Exercise aim> Would you please output only the lines from the one containing "la stratégie d’acquisition de clients ?" through the end of the entries below, exactly as written?

Collection entries>
•••••
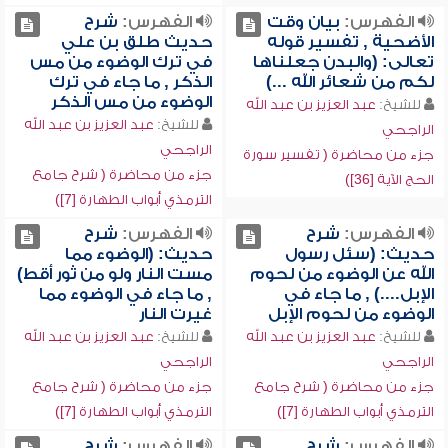
الفهرس:
بيان وقت
الفهرس:
شرح
الأضحية , تفسير قوله
حديث طلق بن علي
تعالى: (والبدن جعلناها
في ترك الوضوء من مس
لكم من شعائر الله ...)
الذكر , ما جاء في ترك
الوضوء من مس الذكر
للشيخ:
عبد العزيز بن عبد الله
للشيخ:
عبد العزيز بن عبد الله
الراجحي
الراجحي
جزء من محاضرة ( تفسير سورة
جزء من محاضرة ( شرح جامع
الحج الآية [36])
الترمذي أبواب الطهارة [7])
الفهرس:
شرح
الفهرس:
شرح
حديث: (سئل رسول
حديث: (الوضوء مما
الله عن الوضوء من لحوم
مست النار ولو من ثور أقط)
الإبل....) , ما جاء في
, ما جاء في الوضوء مما
الوضوء من لحوم الإبل
غيرت النار
للشيخ:
عبد العزيز بن عبد الله
للشيخ:
عبد العزيز بن عبد الله
الراجحي
الراجحي
جزء من محاضرة ( شرح جامع
جزء من محاضرة ( شرح جامع
الترمذي أبواب الطهارة [7])
الترمذي أبواب الطهارة [7])
الفهرس:
شرح
الفهرس:
شرح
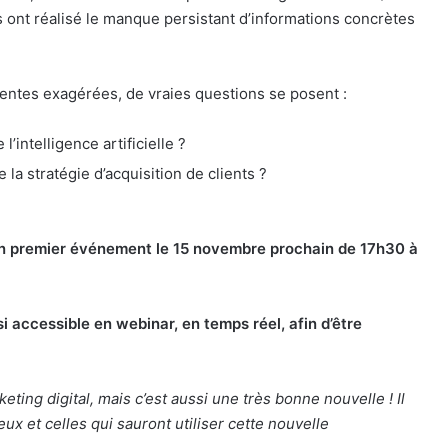
 ont réalisé le manque persistant d’informations concrètes
tentes exagérées, de vraies questions se posent :
’intelligence artificielle ?
 la stratégie d’acquisition de clients ?
n premier événement le 15 novembre prochain de 17h30 à
si accessible en webinar, en temps réel, afin d’être
ing digital, mais c’est aussi une très bonne nouvelle ! Il
x et celles qui sauront utiliser cette nouvelle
•••••
The completed task>
 la stratégie d’acquisition de clients ?
n premier événement le 15 novembre prochain de 17h30 à
si accessible en webinar, en temps réel, afin d’être
ing digital, mais c’est aussi une très bonne nouvelle ! Il
x et celles qui sauront utiliser cette nouvelle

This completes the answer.